NYC Ride Sharing ResearchActive
##The problem Ride-sharing services, like Uber and Lyft are those services in which passengers ride in a private vehicle driven by the owner, for a fee or for free. The widespread adoption of ride-sharing services drastically changes how people get from place to place and as a result creates new policy challenges. Ride-sharing and transportation policy is made doubly difficult because private enterprises who own ride-sharing services inherently evade regulation.
The extent to which ride-sharing enterprises are obligated to share their data for the scrutiny and well-being of the public sphere is doubtful. Additionally, there is increased need to provide environmentally friendly, and economically efficient transportation services on the part of governments, as they have historically regulated transportation for safety and environmental reasons.
As technologies evolve and redefine services that were once primarily within government purview there will need to be data that can triangulated in order to make sound policy decisions.

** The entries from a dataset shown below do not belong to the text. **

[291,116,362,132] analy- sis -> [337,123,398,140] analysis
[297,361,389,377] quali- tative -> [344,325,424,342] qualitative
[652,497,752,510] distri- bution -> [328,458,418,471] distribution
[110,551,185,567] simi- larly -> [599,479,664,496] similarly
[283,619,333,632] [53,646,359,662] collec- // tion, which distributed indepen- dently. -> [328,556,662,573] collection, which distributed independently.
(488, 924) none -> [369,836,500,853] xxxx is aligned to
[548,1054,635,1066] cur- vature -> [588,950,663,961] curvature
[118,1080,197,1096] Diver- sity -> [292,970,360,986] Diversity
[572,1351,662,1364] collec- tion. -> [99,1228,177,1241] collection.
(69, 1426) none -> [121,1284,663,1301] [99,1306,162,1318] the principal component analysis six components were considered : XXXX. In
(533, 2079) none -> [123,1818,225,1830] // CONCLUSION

Thus, there is greater necessity for governments and society at large to creatively use data to assess the impact of transportation services both old and new in ways impossible during the pre-digital and pre-mobile era.
##The Solution While getting data from private enterprises, will be difficult for the foreseeable future, mobile and public transit data can shed light on transportation services, public and private alike.

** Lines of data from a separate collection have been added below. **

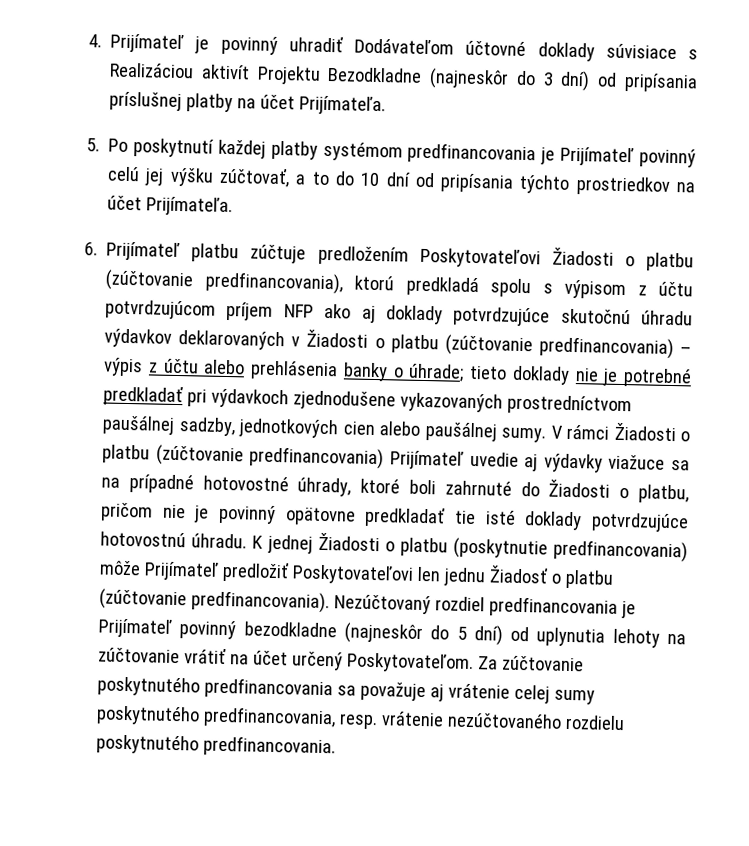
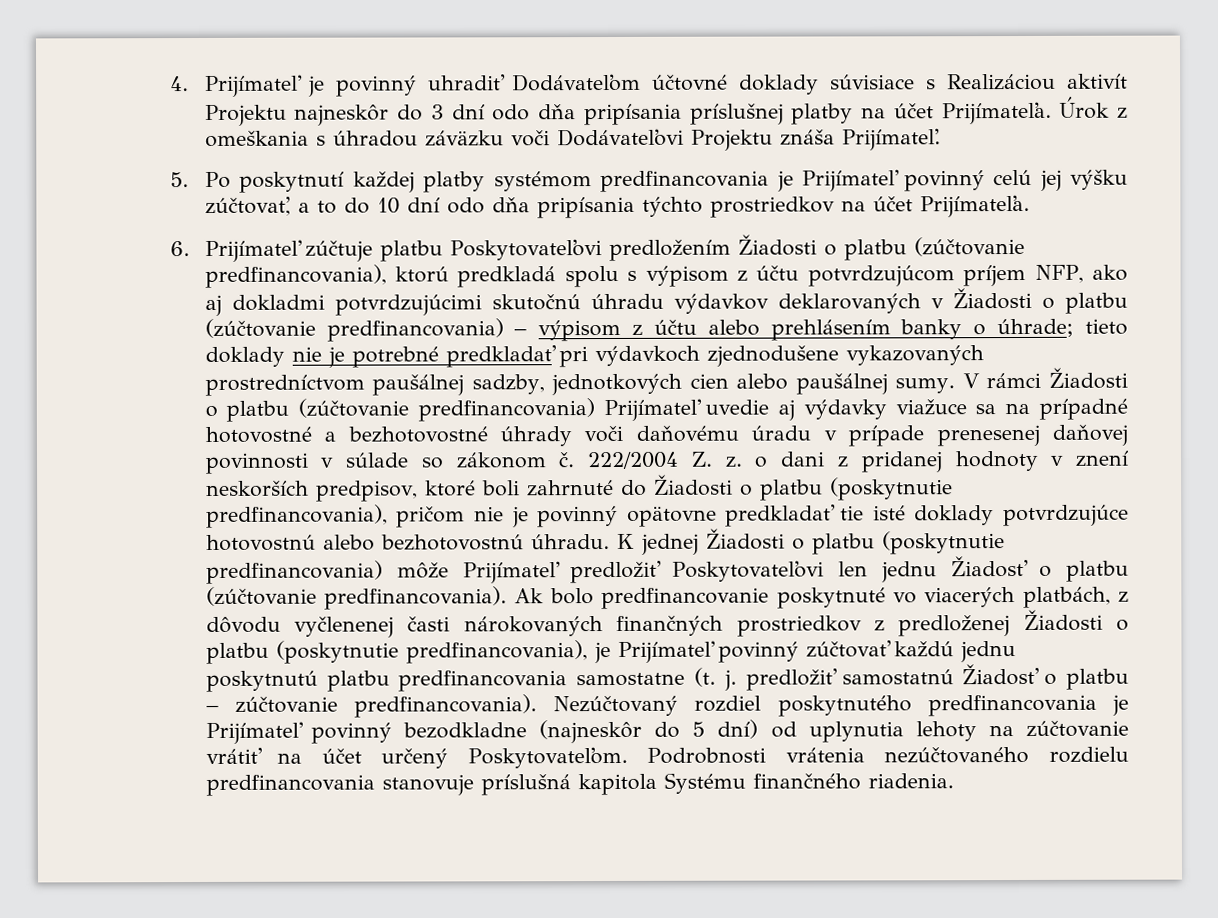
[327,66,618,92] Bezodkladne (najneskôr do 3 dní) od -> [294,104,577,126] najneskôr do 3 dní odo dňa
(387, 105) none -> [1059,96,1129,119] [204,128,941,151] Úrok z omeškania s úhradou záväzku voči Dodávateľovi Projektu znáša Prijímateľ.
[414,172,435,188] od -> [446,197,530,214] odo dňa
[191,243,541,269] platbu zúčtuje predložením Poskytovateľovi -> [304,239,731,262] zúčtuje platbu Poskytovateľovi predložením
[283,304,314,318] NFP -> [1034,264,1084,283] NFP,
[385,305,551,327] doklady potvrdzujúce -> [231,294,482,316] dokladmi potvrdzujúcimi
[103,357,144,377] výpis -> [538,319,622,342] výpisom
[250,360,339,381] prehlásenia -> [770,319,891,341] prehlásením
[297,477,352,497] úhrady, -> [324,424,1128,447] [204,450,1129,474] [205,480,418,502] a bezhotovostné úhrady voči daňovému úradu v prípade prenesenej daňovej povinnosti v súlade so zákonom č. 222/2004 Z. z. o dani z pridanej hodnoty v znení neskorších predpisov,
[638,484,689,504] platbu, -> [759,477,953,501] [205,504,388,528] platbu (poskytnutie predfinancovania),
(187, 539) none -> [322,534,524,551] alebo bezhotovostnú
(331, 602) none -> [514,586,1129,610] [205,609,1129,638] [205,640,1016,664] [205,663,1130,692] [205,694,538,718] Ak bolo predfinancovanie poskytnuté vo viacerých platbách, z dôvodu vyčlenenej časti nárokovaných finančných prostriedkov z predloženej Žiadosti o platbu (poskytnutie predfinancovania), je Prijímateľ povinný zúčtovať každú jednu poskytnutú platbu predfinancovania samostatne (t. j. predložiť samostatnú Žiadosť o platbu – zúčtovanie predfinancovania).
(486, 604) none -> [777,695,912,717] poskytnutého
[478,655,585,672] [97,676,596,705] [96,705,626,731] [96,734,337,758] Za zúčtovanie poskytnutého predfinancovania sa považuje aj vrátenie celej sumy poskytnutého predfinancovania, resp. vrátenie nezúčtovaného rozdielu poskytnutého predfinancovania. -> [647,746,1129,764] [205,772,954,796] Podrobnosti vrátenia nezúčtovaného rozdielu predfinancovania stanovuje príslušná kapitola Systému finančného riadenia.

Increasingly state and municipal governments are releasing data that show with granularity how transportations services are affecting our everyday lives. Open datasets that tell us the why, when, what, where of how people use public and private transport can make for more informed policy debates and decisions. Much debate has arisen over the societal impact of ride-sharing services such as Uber and Lyft. An intuitive argument is that ride-sharing, puts more cars on the road and thus, all things being equal, contributes to greater traffic.
Ben Wellington, computer scientist and visiting professor of city and regional planning at the Pratt Institute used open datasets of cab ride speeds as a proxy for measuring New York City traffic both before and after the monumental increase in ride-sharing services starting in 2014.
This simple temporal examination of taxi rides revealed that taxi speeds were increasing between 2011 to 2013 when ride-sharing services were coming into popular use and that the marked decrease in taxi speeds started well before substantial speed limit reductions in November of 2014. Moreover we find that the rate of decrease in taxi ride speeds lessens considerably in 2014 even though the use of ride-sharing services has approximately doubled.
Illustrating this study is not meant to make any claim as to ride-sharing’s impact, but rather to show how open data can test basic assumptions and reveal a level complexity that opposing sides of any policy debate would rather not subject themselves to.